Tuesday, January 20, 2015

Pasta!

Spaghetti anyone?

Seriously, spaghetti is like my go to meal. It is quick and easy and I am sure I have made it different just about every single time. I always use fresh herbs (or dried) when I run into the issue where I thought I had something in the fridge and didn't. I always keep dried herbs and seasoning in my cabinet.

This spaghetti tonight, I actually used a jar of spaghetti sauce, a can of tomato puree, fresh parsley (I always use italian flat leaf), dried oregano, onion and garlic.

Spaghetti with meat sauce
I use tomato puree as it is much thicker than tomato sauce. I like my sauce a little on the thicker side to nicely coat my pasta. Another rule of thumb, never add oil to pasta when boiling. You want the sauce to stick to your pasta, not slide off.
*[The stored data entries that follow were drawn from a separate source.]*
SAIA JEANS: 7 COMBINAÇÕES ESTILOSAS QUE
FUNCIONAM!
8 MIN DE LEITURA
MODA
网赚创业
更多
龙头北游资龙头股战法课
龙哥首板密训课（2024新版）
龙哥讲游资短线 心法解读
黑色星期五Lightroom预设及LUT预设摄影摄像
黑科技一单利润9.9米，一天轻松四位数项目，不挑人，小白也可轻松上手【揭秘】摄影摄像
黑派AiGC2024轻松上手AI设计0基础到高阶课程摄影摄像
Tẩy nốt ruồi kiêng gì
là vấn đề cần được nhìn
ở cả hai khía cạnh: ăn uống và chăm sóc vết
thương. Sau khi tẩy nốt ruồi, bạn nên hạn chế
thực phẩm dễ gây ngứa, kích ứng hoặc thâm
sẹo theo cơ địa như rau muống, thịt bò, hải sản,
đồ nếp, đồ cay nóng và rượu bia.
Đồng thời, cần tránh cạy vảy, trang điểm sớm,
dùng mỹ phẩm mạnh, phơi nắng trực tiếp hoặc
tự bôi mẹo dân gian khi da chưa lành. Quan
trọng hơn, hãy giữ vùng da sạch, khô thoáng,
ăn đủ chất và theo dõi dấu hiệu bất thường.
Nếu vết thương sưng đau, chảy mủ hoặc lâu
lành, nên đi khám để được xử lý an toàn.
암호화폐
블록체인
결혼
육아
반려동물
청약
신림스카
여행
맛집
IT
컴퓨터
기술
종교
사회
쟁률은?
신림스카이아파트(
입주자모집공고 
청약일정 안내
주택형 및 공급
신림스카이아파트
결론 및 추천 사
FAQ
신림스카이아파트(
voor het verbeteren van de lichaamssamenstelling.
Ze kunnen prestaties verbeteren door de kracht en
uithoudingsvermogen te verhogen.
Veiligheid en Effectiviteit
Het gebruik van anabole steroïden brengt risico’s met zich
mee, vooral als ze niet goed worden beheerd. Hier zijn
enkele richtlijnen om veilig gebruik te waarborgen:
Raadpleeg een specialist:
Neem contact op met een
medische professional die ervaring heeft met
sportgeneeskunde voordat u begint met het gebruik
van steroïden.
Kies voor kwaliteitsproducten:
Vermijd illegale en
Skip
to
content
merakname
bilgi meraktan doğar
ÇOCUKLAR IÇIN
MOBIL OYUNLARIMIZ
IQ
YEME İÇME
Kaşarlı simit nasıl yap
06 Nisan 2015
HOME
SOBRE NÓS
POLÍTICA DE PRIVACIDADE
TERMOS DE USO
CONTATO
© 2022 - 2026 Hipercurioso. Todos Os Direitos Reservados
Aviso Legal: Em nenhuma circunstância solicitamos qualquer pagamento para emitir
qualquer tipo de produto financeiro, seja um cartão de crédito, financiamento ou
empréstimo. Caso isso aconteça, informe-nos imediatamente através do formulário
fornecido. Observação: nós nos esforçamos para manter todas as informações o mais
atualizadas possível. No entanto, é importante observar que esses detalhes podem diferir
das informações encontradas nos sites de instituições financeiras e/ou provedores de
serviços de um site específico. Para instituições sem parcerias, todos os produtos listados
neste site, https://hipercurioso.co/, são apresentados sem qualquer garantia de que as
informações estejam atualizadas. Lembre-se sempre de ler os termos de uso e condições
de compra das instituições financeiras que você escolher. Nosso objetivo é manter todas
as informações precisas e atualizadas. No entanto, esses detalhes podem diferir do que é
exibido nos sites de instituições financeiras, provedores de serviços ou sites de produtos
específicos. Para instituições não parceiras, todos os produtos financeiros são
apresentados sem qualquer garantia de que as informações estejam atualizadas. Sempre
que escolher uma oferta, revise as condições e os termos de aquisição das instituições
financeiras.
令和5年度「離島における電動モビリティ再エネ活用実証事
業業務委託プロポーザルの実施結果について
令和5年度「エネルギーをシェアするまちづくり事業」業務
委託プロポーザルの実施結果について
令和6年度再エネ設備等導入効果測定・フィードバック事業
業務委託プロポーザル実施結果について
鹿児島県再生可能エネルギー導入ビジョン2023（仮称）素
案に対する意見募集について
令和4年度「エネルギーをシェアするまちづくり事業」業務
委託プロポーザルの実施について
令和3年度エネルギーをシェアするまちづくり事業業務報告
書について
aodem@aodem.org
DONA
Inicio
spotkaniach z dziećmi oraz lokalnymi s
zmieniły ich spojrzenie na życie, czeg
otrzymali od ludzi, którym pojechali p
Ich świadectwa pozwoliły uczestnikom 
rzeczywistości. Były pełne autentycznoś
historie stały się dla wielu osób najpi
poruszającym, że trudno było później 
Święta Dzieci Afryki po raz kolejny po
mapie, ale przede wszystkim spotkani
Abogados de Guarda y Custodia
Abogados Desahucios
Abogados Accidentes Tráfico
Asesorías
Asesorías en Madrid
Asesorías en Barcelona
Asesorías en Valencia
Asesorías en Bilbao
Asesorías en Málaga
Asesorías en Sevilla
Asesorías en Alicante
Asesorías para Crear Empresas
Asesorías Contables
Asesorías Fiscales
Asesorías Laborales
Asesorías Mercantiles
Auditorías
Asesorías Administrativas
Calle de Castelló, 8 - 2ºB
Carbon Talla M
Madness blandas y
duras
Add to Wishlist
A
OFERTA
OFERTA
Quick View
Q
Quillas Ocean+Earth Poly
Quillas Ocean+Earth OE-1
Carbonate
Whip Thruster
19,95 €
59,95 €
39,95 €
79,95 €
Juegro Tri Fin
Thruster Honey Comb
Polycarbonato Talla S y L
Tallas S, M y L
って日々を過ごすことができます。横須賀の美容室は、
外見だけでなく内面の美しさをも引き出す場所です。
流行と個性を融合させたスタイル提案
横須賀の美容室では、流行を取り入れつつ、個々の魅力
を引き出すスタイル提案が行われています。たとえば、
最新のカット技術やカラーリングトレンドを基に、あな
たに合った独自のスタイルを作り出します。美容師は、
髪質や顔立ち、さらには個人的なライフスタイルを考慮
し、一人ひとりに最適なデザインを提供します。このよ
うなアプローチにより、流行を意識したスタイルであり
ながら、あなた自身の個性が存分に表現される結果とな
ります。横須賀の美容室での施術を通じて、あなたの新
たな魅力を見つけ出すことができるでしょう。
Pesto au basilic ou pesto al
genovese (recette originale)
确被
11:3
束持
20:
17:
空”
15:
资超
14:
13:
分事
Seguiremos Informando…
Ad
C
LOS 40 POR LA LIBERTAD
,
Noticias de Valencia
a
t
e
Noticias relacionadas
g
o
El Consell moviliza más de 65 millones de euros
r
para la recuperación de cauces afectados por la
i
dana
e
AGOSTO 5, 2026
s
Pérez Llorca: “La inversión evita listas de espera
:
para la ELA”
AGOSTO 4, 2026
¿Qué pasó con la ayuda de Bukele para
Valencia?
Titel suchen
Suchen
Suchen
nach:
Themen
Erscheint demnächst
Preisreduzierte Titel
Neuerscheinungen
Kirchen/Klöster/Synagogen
I know you think I have to add it so my pasta will not stick while cooking. Well, I never add oil and my pasta does not stick together. You just have to make sure you stir it (I usually use a fork for spaghetti, angel hair, linguine pasta). Once I drain it, I add about a tablespoon of a non cooking olive oil. One that you would use for dressings/dipping as it is much thicker and taste great.

I use beef, just brown it up and once done, I add my garlic, onions and herbs and cook for another minute or two. I then add my sauce and just let it simmer. I add just a little salt and about a teaspoon of sugar just to cut the acid of the tomatoes, not too much sugar that the sauce it sweet, unless you prefer it that way.